Michelle Coulter from Vancouver Island began a petition in December 2015 on change.org that now boasts almost 69,000 signatures, claiming that nearly 1000 people a week are signing in right now to make their voices heard. In an interview with CKNW Talk Radio in Vancouver, Coulter stated: “My goal is 800,000 because that is the amount of British Columbians that pay MSP directly without a subsidy or without their employer paying for it. I urge every British Columbian to say no to this regressive tax. If they want to tax it as a tax then do it on my income.” At the same time, Andrew Weaver and the Green Party have presented their petition to government calling for MSP reforms.
BC Premier Christy Clarke made it clear in an interview with Global after 65,000 signatures were presented from the Green Party that there will be changes made in the near future, but as of the time of this writing, it is a little vague what those changes will be. She has stated that there will be ‘incremental changes’. “I think in terms of wholesale change, it’s going to take a little longer for us to work through some of that, but you will see some things in this budget.” One really positive change that has been announced is that single parents will no longer pay premiums for their kids, paying the ‘singles’ rate of $75 per month rather than the $150. But the province is not willing at this point to do anything too drastic. Finance Minister Mike de Jong insists that “health care is not free.” He says if the premium is attached to income, taxpayers won’t have the understanding their money is going to health care. In other provinces (Ontario is the system many are comparing BC to), the MSP is tied to the income tax so it is on a sliding scale depending on income. BC alone insists on billing per person and at a higher rate than most other provinces would allow without a very high income to support it.

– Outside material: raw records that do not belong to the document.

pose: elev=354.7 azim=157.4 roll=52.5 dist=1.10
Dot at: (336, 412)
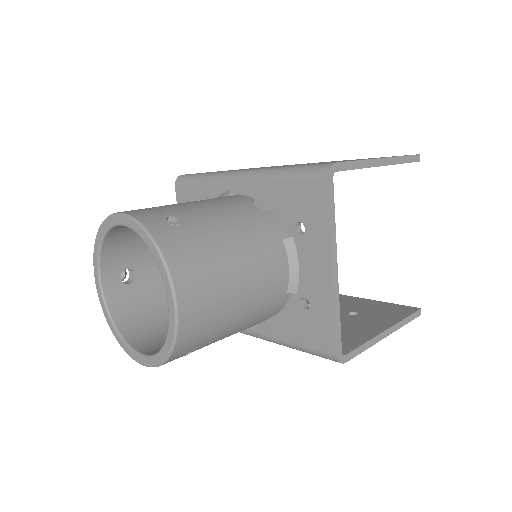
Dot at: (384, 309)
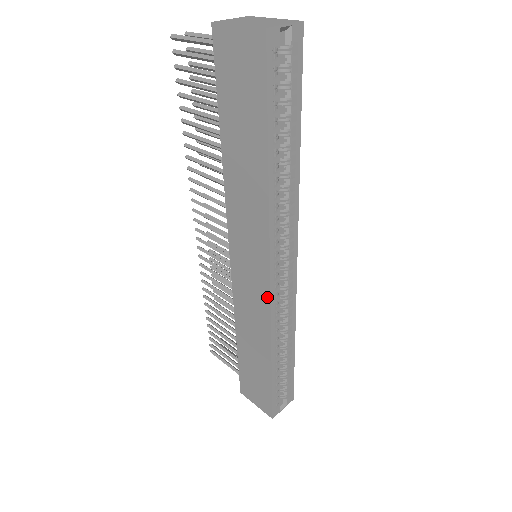
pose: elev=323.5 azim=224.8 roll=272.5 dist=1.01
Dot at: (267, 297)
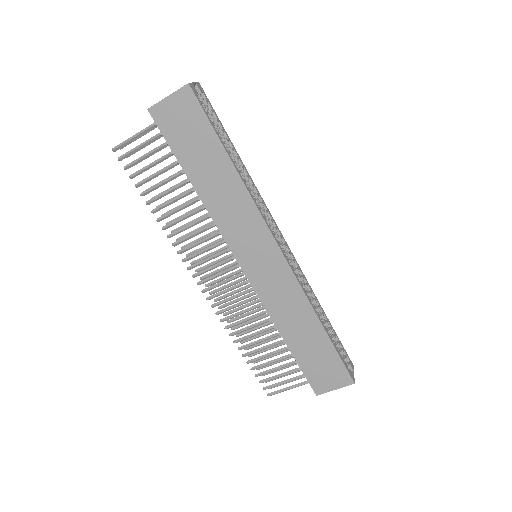
Dot at: (286, 267)
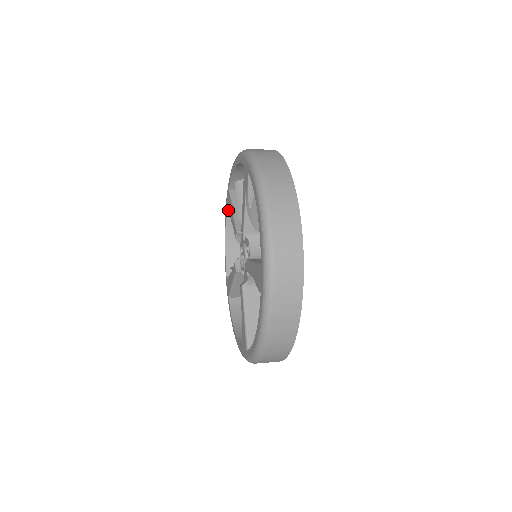
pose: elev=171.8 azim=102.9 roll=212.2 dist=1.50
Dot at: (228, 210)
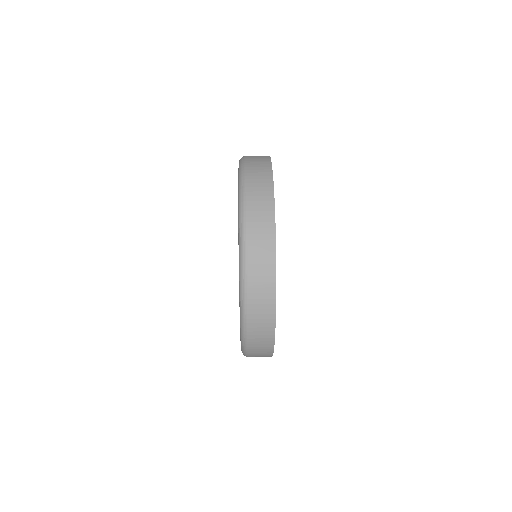
Dot at: occluded
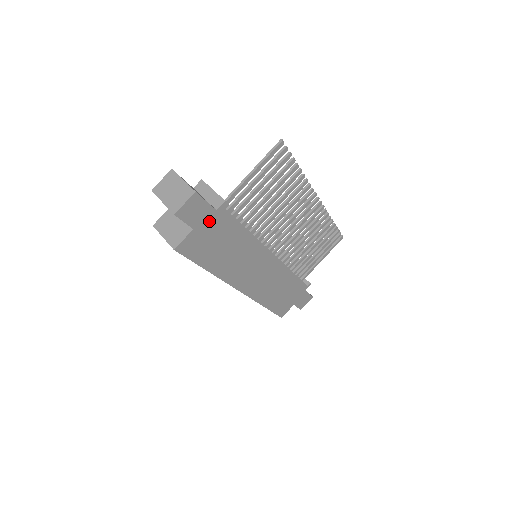
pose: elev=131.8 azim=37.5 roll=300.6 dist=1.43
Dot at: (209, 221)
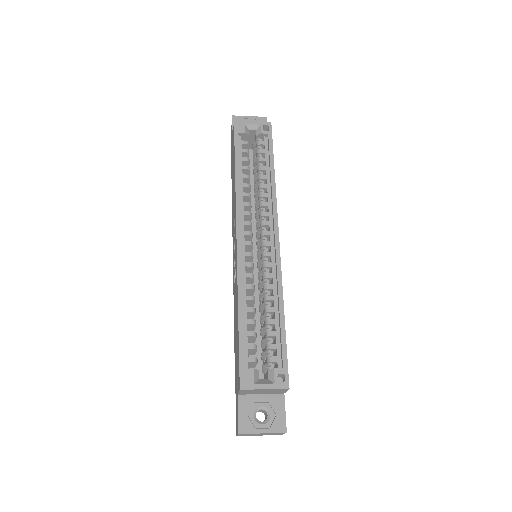
Dot at: occluded
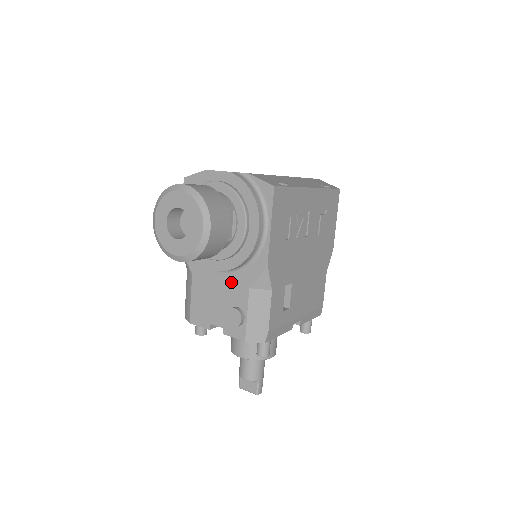
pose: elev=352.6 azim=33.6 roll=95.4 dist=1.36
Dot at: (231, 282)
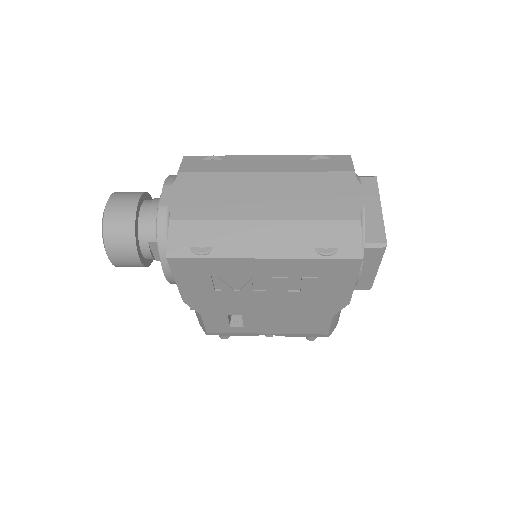
Dot at: occluded
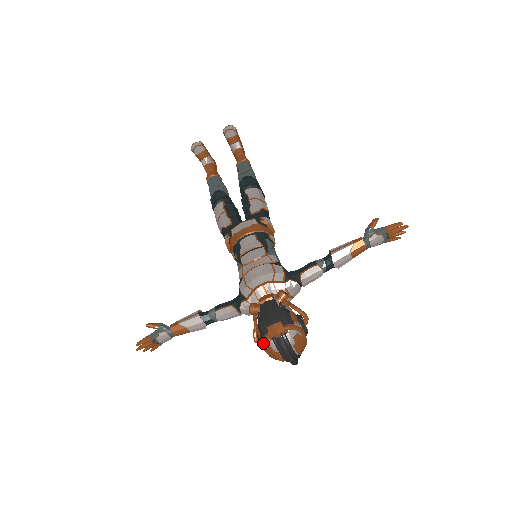
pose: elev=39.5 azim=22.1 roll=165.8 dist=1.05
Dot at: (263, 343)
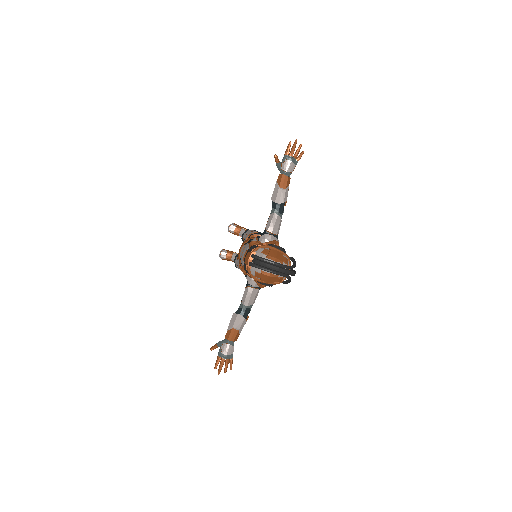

At the beginning of February the Canadian Taxpayers Federation claimed that over $462 million in payments were overdue by BC citizens. For a large family at the $30,000 annual income mark, paying their MSP might take a backseat to other more pressing concerns; rent, food and the other expenses that come with raising children. The Canadian Taxpayers Federation is also calling for a ‘MSP tax freeze’, saying rates have risen faster than inflation — and health care costs. Many are vocally criticising the current system as a ‘cash grab’ by the Liberal government.
Alberta has changed their MSP system this year so that those with a household income under $50,000 do not pay a premium.